Careers rarely go according to plan. In Job Hacks, we shake down experts for the insights they cultivated on their way to the top of their field.
Name: Joseph Devon
Original hometown: Essex Fells, New Jersey
Job: Self-published novelist before self-publishing was big, co-creator of The Writer’s Arena, an iron chef- style competition forum for authors.
How did you devise the concept for The Writer’s Arena?
I met a lot of other writers online. We skype, we game, and chat on Twitter. One of my friends and I were talking about how we had fallen off our writing game. So we decided to challenge each other. You throw a prompt out at the other guy, and you write a story and reverse it in a couple of weeks. We decided to publish them online.
Neither of us realized it, but a third friend of ours read the prompt and decided he would write a story too. So when I put my story up, all of a sudden there was this other author with a story, and it turned into a head-to-head sort of battle. It was interesting to see what two different individuals did when they pondered the same prompt — how different each story was. It grew from there. We got our own site and we’re still rolling. It’s attracted a lot of readers and authors and started getting more professional.
Are all the authors on there self-published?
We have traditionally published authors, self-published, new authors. We really like trying to find new people and giving them a voice. The deadline forces you to crank out a story and pushes you to places you might not go. For beginners, that’s usually a good thing. It gives them a fair amount of confidence, because when you have a prompt and you have 10 days and you don’t know what the prompt is going to be, it’s an even playing field.
How do you determine who wins?
We have two judges on board. They weigh in on each battle, and if they tie, then the audience votes to determine the winner. They also get ranked over time as people like them or don’t like them.
Do you risk alienating authors if their stories don’t do well?
We had some authors that didn’t do so great and we haven’t heard from them much. But the people coming back every week and reading and commenting and talking — there’s an understanding. We keep the comments civil, and people understand that everyone drops a clunker now and then. You’ll be up again next time around and maybe you’ll crush it. There’s also a lot of disagreement, which we like. We’ve had some people that are not happy with the notion of competing, but the winner doesn’t get anything except bragging rights and maybe a few more eyeballs on their story. It’s all about good fun and fostering writing and reading and comments.
How did you go about building the audience before this was going for a while?
Twitter’s really where we kind of live.
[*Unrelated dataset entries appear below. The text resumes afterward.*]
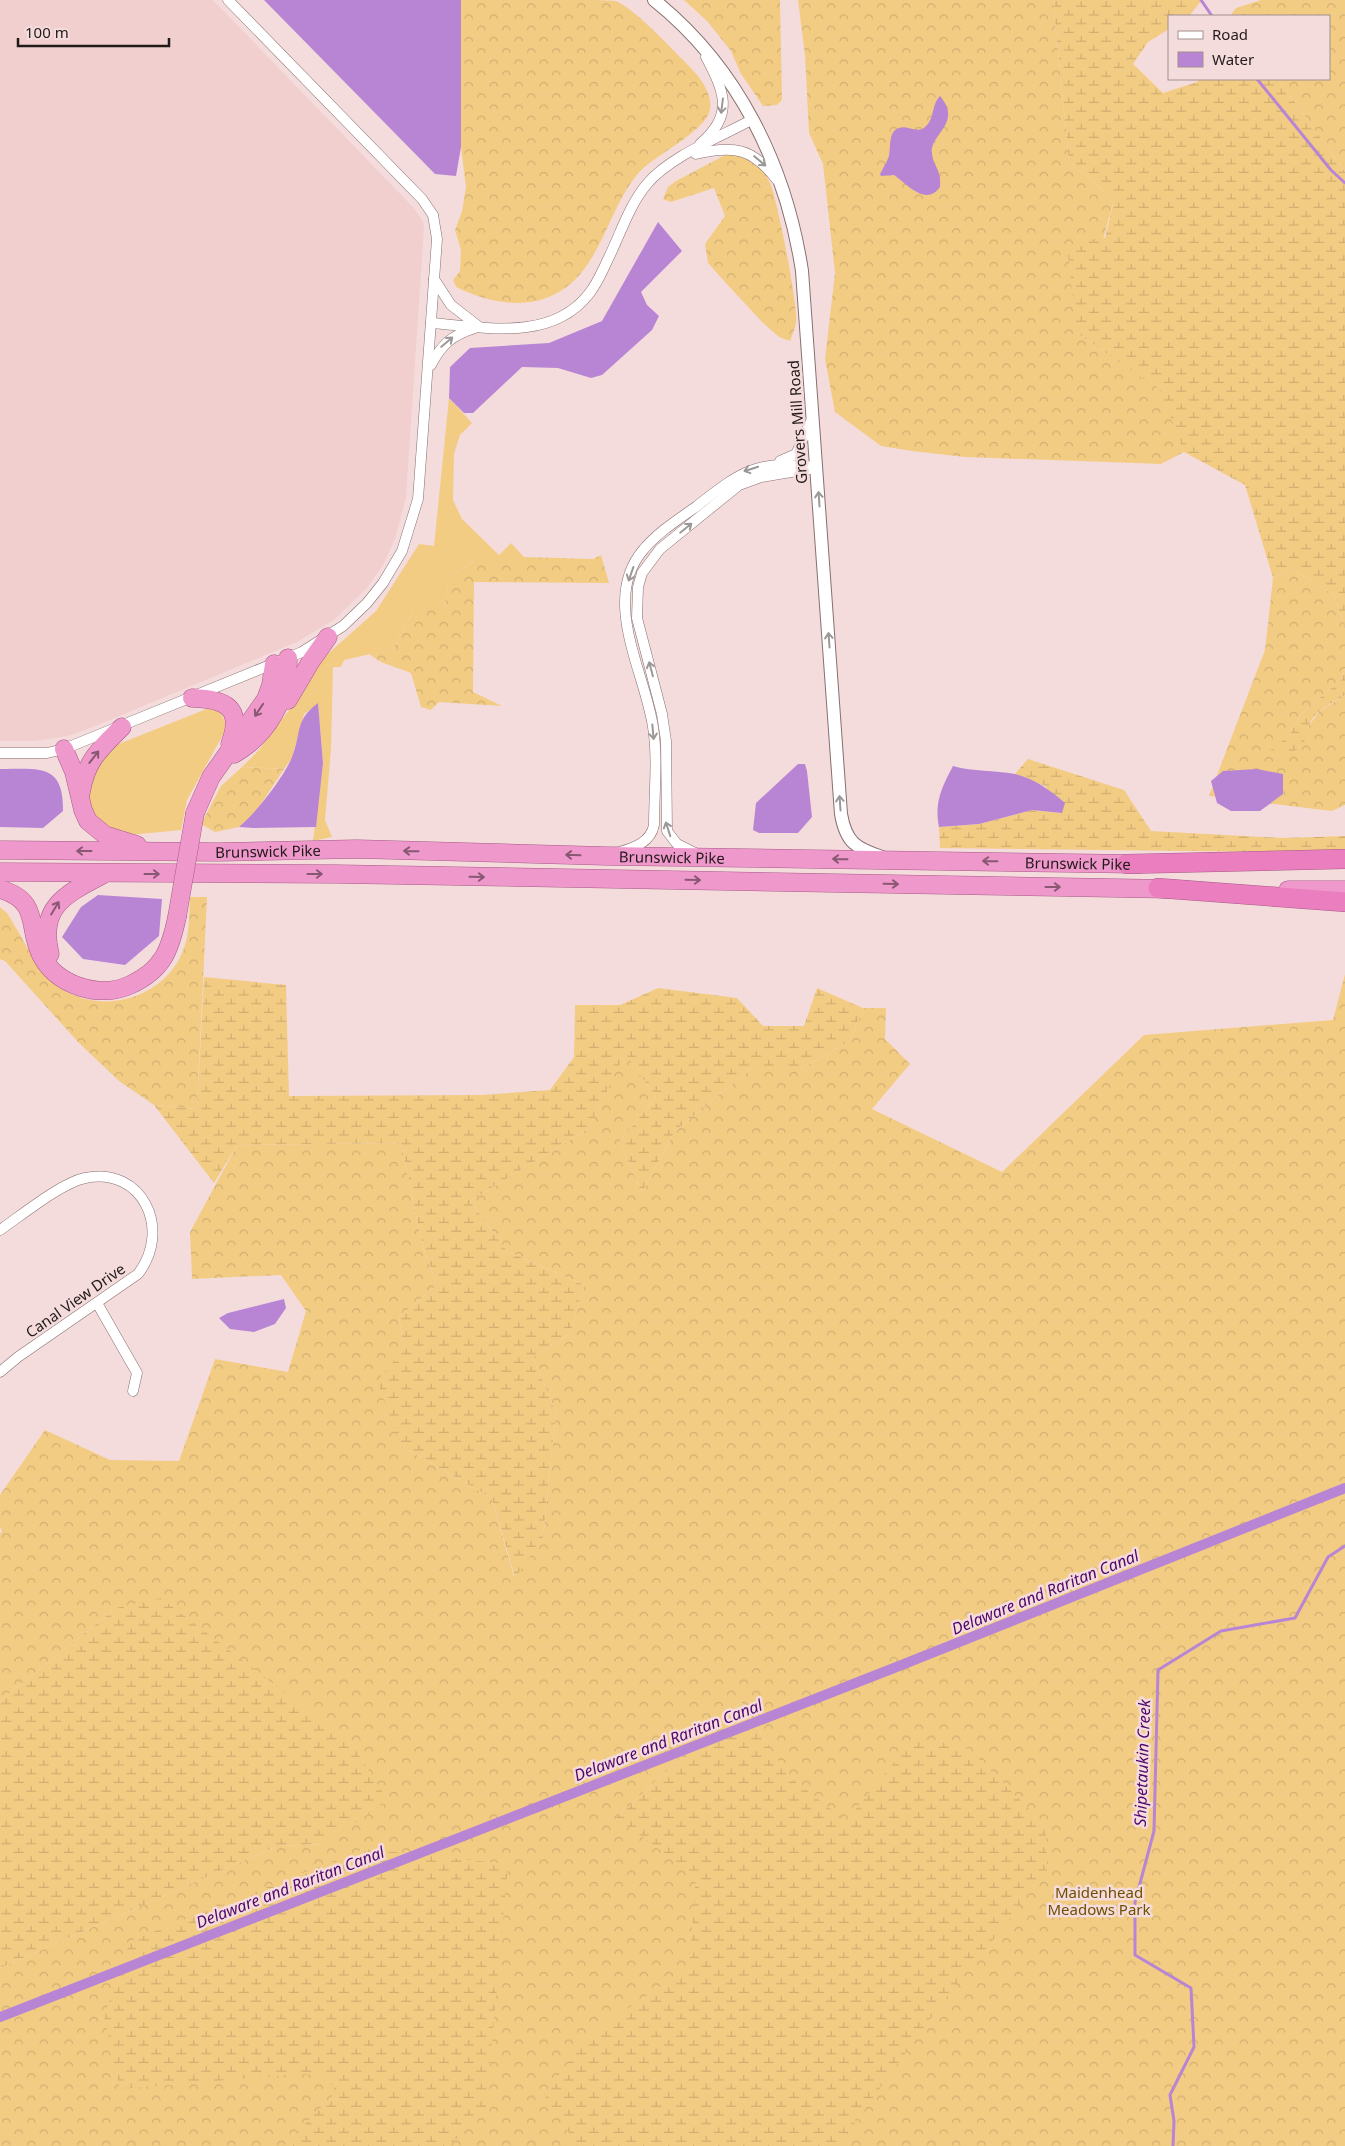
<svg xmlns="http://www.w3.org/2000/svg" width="1345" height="2146" font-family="'Noto Sans',sans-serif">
	<defs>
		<pattern id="forest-crowns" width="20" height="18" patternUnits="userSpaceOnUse" patternTransform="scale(1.25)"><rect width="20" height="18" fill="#f3cc84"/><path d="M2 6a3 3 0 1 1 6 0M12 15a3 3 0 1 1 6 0" fill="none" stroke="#d0af71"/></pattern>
		<pattern id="wetland-marsh" width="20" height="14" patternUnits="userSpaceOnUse" patternTransform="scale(1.25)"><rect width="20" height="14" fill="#f3cc84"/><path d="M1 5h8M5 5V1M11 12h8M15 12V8" fill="none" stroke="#d0af71"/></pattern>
	</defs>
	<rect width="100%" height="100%" fill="#f5dcdc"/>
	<polygon fill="#f1cfcf" points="0,0 213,0 413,207 423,221 424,228 406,497 395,539 383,565 367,588 335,619 297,642 93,727 68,736 35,741 0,741"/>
	<g fill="#f3cc84">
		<polygon points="449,398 472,423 460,435 454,454 453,500 462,519 499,555 511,543 524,557 525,561 474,561 448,578 445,610 414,610 393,649 344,660 341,667 333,667 331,749 325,820 332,837 313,841 323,763 318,704 304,714 292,758 284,769 242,767 258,751 293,705 322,659 376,611 419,544 434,546"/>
		<polygon points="209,708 221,713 226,724 224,733 187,800 181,830 119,836 94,821 85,798 98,757 111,747"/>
	</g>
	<g fill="url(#forest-crowns)" fill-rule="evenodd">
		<path d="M 461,0 C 502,0 542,0 582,0 C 591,0 608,0 616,1 C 638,12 663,40 681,58 C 694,71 713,89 710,109 C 707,132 651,156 636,176 C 616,201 608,232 591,259 C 560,311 507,312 456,287 L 453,280 L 460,271 L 461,250 L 455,230 L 462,211 L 466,187 L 461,147 Z"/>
		<polygon points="684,0 780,0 782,100 777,105 763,106 741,74 731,51 707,21"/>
		<polygon points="798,0 1053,0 1069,161 1114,200 1077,333 1161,390 1184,452 1161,464 965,457 912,451 881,446 835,412 825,359 835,273 823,164 809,133 805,56"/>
		<polygon points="1261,0 1345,0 1345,172 1278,79 1329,79 1329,16 1230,16 1236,8"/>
		<path d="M 729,153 C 747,158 762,165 770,183 C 777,197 799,310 796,323 C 795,329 792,335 790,341 L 779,337 L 762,322 L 724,281 L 708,263 L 705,244 L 725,216 L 714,188 L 671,202 L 663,199 L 668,187 L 676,181 Z"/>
		<polygon points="601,555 609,583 474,582 473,692 502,706 439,702 431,710 421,707 411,673 381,662 369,654 393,649 414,610 445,609 448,578 474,561 525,561 524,557 593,559"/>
		<polygon points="1292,569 1334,595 1345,629 1345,668 1342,679 1300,715 1289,736 1306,729 1320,711 1345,695 1345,805 1332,811 1209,796 1265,650 1273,578"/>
		<polygon points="242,767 284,769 255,813 239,827 215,832 201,824 221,786"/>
		<path d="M 190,897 L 207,897 L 197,1109 L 154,1105 L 119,1081 L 78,1042 L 5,961 L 0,959 L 0,907 L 7,913 C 21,934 35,967 54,983 C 93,1017 161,1002 182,953 C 190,936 189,915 190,897 Z"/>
		<path d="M 1345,974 L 1345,2146 L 0,2146 L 0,1968 L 277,1846 L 323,1844 L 116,1608 L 0,1701 L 0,1534 L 2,1531 L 0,1527 L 0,1495 L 45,1430 L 110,1460 L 179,1461 L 215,1359 L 288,1372 L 306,1311 L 281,1275 L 192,1279 L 190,1232 L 237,1145 L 401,1143 L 423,1248 L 437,1285 L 399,1317 L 404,1349 L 401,1446 L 492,1498 L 514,1577 L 543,1537 L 556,1413 L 533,1357 L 570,1334 L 584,1285 L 507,1251 L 470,1201 L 589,1128 L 625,1052 L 656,1097 L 619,1142 L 642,1192 L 675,1131 L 751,1069 L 800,1069 L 850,1041 L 863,1008 L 886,1008 L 885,1039 L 910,1064 L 872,1109 L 1002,1172 L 1144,1035 L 1333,1020 ZM 741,1702 L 776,1758 L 616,1818 Z"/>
	</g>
	<g fill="url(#wetland-marsh)">
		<polygon points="1053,0 1202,0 1189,16 1169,16 1169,29 1148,42 1133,64 1163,93 1197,82 1200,79 1278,79 1345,172 1345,629 1334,595 1292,569 1273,578 1245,485 1184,452 1160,390 1077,333 1067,245 1105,238 1114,200 1069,161"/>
		<path d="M 1345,668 L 1345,695 C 1320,710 1307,715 1304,746 L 1288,754 L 1270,750 L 1289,736 L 1300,715 L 1342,679 Z"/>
		<polygon points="1028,759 1124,790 1151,831 1283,838 1345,836 1345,853 940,848 939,827 979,824 1032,810 1062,813 1045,786 1015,774"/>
		<polygon points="204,977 286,985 289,1096 481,1095 550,1090 574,1057 575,1005 620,1005 658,988 737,998 763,1026 804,1026 817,988 863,1008 850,1041 800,1069 751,1069 675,1131 642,1192 619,1142 656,1097 625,1053 589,1128 470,1201 507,1251 584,1285 570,1334 533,1357 556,1413 543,1537 515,1578 492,1498 401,1446 377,1381 404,1349 399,1317 437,1285 423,1248 401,1143 237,1145 214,1183 154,1105 197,1109"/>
		<polygon points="161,1598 352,1744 388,1801 323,1844 277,1846 0,1968 0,1701 116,1608"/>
		<polygon points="741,1702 788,1776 849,1823 850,1816 916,1736 969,1749 1046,1826 1047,1870 984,1952 974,1959 841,2142 835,2146 578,2146 544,2095 590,2034 689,1967 696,1876 616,1818"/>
		<polygon points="364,1849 508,1864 486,2110 449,2146 284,2146 336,2092 325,2075 300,2074 120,2089 104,2017 130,1941"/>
	</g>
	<g fill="#b885d5">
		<polygon points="264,0 461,0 461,147 456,176 435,174"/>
		<path d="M 940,96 C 963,123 930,134 932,153 C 933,167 942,169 940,187 C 926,207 907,184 894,175 L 881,176 L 880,174 C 883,168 887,162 889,156 C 891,147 888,131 899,128 C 907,125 918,134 925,127 C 935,119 931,105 940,96 Z"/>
		<polygon points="658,222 682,251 641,292 647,305 659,316 652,330 602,375 591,378 558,368 522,367 473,413 464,413 449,398 450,367 470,348 549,343 602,321"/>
		<path d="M 318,703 L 323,763 L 316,827 L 253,828 L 239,827 C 256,813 284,777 292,757 C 302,732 294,721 318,703 Z"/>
		<polygon points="798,764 805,764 807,771 812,817 798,833 759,833 753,830 756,803"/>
		<path d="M 953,766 C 974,772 994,770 1015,774 C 1035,779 1050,790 1065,803 L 1062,813 L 1032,810 L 979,824 L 939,827 C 934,802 942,787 953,766 Z"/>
		<path d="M 0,769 C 39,769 64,763 63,811 L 43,828 L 0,827 Z"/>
		<polygon points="1257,769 1283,774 1283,794 1260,811 1231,811 1217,803 1211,781 1223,771"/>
		<polygon points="98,895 162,899 159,936 125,965 83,959 62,937 81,907"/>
		<polygon points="284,1299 286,1308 275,1324 254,1332 230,1329 219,1318 228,1313"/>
	</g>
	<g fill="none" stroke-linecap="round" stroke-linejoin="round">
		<g stroke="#b885d5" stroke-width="3">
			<polyline points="1201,0 1212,16"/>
			<polyline points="1257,79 1331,170 1345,183"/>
			<polyline points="1173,2146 1174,2121 1170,2095 1194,2047 1191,1988 1135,1955 1135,1902 1154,1831 1158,1670 1221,1631 1295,1618 1328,1557 1345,1546"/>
		</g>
		<polyline stroke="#b885d5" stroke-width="10" points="0,2017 894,1668 1345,1488"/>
		<defs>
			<g id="minor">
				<path d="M 700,144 C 735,115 724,91 706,57"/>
				<path d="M 696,154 C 734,145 753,148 777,180"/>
				<polyline points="434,279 451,305 478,326"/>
				<path d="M 431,323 C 484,327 550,342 588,295 C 598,283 603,269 610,255 C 621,232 630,204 647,184 C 670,156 721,137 753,119"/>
				<path d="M 431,365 C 441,345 452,335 475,328"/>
				<polyline points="780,461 796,454 812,419"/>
				<polyline points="0,753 47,753 64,749 302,652 343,626 367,603 383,583 402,551 418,499 437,239 433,215 422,199 228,0"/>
				<path d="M 619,852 C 634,848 651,842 654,825 C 654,793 658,759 653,727 C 645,672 600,599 644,549 C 658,532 679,519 697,506 C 743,470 756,460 817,467"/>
				<polyline points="695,853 677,844 667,831 666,741 662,714 637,618 638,587 642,573 660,549 739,485 761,477 809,469"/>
				<path d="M 0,1230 C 22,1215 61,1183 85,1178 C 143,1166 172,1230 138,1274 L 18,1357 L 0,1372"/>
				<polyline points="97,1303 137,1373 133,1391"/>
			</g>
			<path id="tertiary" d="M 654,0 C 738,67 786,166 802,271 L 841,814 C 846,843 856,848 882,857"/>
			<g id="trunk">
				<path d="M 192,698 C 225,699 244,707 230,744"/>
				<polyline points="288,700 311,661 328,637"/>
				<polyline points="64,749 74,772 83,810 88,821 105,835 137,845"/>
				<path d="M 234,754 C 269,734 288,698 288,658"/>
				<path d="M 81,792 C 86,760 101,748 122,727"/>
				<polyline points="195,813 211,777 266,699 271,685 274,664"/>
				<path id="s1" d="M 0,850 L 218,852 L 357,849 L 606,856 L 1139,864"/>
				<polyline points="0,872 337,874 1172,889"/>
				<path d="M 0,889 C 41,901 27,927 41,955 C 57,986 100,999 130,985 C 163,970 170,950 177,917"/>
				<polyline points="1288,890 1345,890"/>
				<path d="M 50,954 C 38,907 66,894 102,875"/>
			</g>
			<g id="motorway">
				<polyline points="1126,864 1345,859"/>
				<polyline points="1158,888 1345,902"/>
			</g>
		</defs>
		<use href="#minor" stroke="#866f70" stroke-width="11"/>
		<use href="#tertiary" stroke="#866f70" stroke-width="14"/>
		<use href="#trunk" stroke="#a55b85" stroke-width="19"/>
		<use href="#motorway" stroke="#a55b85" stroke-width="20"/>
		<use href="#minor" stroke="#fff" stroke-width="10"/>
		<use href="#tertiary" stroke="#fff" stroke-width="12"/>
		<use href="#trunk" stroke="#ef98cc" stroke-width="18"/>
		<use href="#motorway" stroke="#eb7ebf" stroke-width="19"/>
		<defs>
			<polyline id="trunk-bridge" points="177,917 195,813"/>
		</defs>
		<use href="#trunk-bridge" stroke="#a55b85" stroke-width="19" stroke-linecap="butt"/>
		<use href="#trunk-bridge" stroke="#ef98cc" stroke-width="18"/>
	</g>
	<defs><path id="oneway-shaft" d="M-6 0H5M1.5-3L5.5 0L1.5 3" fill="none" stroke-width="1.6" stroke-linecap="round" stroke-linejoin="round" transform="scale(1.25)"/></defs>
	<g stroke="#9c9898">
		<use href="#oneway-shaft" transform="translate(722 106) rotate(97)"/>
		<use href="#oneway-shaft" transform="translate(760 161) rotate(40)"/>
		<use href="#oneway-shaft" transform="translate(447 342) rotate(-40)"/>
		<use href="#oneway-shaft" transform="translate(751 469) rotate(162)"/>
		<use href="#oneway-shaft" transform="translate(819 499) rotate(-94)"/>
		<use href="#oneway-shaft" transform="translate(686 528) rotate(-39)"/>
		<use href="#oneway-shaft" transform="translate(631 574) rotate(109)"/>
		<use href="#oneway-shaft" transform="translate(829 640) rotate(-94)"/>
		<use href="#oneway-shaft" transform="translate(651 669) rotate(-105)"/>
		<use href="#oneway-shaft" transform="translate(653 732) rotate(85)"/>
		<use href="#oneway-shaft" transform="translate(840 803) rotate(-94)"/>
		<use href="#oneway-shaft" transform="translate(668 829) rotate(-108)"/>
	</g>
	<g stroke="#885872">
		<use href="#oneway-shaft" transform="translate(259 710) rotate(124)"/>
		<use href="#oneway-shaft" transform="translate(94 757) rotate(-52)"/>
		<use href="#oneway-shaft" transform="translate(84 851) rotate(-180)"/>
		<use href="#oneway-shaft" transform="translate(411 851) rotate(-179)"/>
		<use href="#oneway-shaft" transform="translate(573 855) rotate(-178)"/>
		<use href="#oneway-shaft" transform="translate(840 859) rotate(-179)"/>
		<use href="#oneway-shaft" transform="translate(990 861) rotate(-179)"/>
		<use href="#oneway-shaft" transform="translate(152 874)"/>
		<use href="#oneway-shaft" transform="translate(315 874)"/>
		<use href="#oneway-shaft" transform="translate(477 877) rotate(1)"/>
		<use href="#oneway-shaft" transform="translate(693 880) rotate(1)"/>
		<use href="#oneway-shaft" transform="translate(891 884) rotate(1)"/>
		<use href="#oneway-shaft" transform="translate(1053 887)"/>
		<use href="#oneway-shaft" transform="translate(55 908) rotate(-59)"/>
	</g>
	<g text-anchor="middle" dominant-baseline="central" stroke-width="5" stroke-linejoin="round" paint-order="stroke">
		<g font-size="15" fill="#221919" stroke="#f5dcdc">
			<text transform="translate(797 422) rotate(-94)">Grovers Mill Road</text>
			<text stroke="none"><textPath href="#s1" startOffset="268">Brunswick Pike</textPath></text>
			<text stroke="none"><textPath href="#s1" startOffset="672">Brunswick Pike</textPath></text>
			<text stroke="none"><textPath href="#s1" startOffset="1078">Brunswick Pike</textPath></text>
			<text transform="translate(75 1300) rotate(-35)">Canal View Drive</text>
		</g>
		<g font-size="15" fill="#6f4f00" stroke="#f5dcdc">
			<text x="1099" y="1892">Maidenhead<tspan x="1099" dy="17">Meadows Park</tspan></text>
		</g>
		<g font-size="16" font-style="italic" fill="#4f076c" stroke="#f5dcdc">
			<text transform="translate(1045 1592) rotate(-22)">Delaware and Raritan Canal</text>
			<text transform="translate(668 1740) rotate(-21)">Delaware and Raritan Canal</text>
			<text transform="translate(1142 1763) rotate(-88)">Shipetaukin Creek</text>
			<text transform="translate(290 1887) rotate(-21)">Delaware and Raritan Canal</text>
		</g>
	</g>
	<rect x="1168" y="15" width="162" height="65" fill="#f5dcdc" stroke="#a18e8e"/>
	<rect x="1178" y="31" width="25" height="8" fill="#ffffff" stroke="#a18e8e"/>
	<text x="1212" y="40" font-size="15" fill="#221919">Road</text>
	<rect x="1178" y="52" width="25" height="15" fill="#b885d5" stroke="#a18e8e"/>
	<text x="1212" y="65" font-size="15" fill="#221919">Water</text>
	<path d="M18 38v8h151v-8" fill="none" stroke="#221919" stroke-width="2.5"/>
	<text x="25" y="38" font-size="15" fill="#221919" stroke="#f5dcdc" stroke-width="4" paint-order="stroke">100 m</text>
</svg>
Whenever we post a battle to sci-fi or horror fiction, it tends to go high up pretty quickly. We get a lot of readers from there. But in general it’s just marketing, really. We do a lot of that as self-published authors anyway.
You did try to publish the traditional route and got disillusioned with it, correct?
I had a fair amount of short stories published and stuff in journals. While I was doing that, self-publishing is pretty easy to do, so I started tinkering with that. I actually self-published way back in 2000, which isn’t that far but in the world of self-publishing, it is. That was much more difficult. But then as the internet came along, people starting creating more tools and it became a lot easier. There’s still a lot of challenges — it may not be for everyone — but I fell in love with the notion of how to create an audience and the marketing side of things.
What has it been like to be involved in self-publishing before it was widely done — and watching it evolve?
It’s been really interesting. The best thing I’ve seen happen is people accepting self-published more, or not bothering to differentiate. Back in 2000, I don’t even think I emailed off my first book. I sent a disk. It was a very different process. You would say you’re self-published and people would sort of look at you weird, or not think it was as realistic to have a good book out that was self-published.
The credibility that’s starting to come along has been wonderful. It’s a tool that grew up around this whole notion of the internet allows cheap, unlimited distribution to anyone who can hop online. I was publishing short stories online and a few months into that that, Kindle came along. It was this revelation of not only is the internet out there, but they’re going to have hand-held specialized devices that basically grabs the content on the internet and turns it into a book.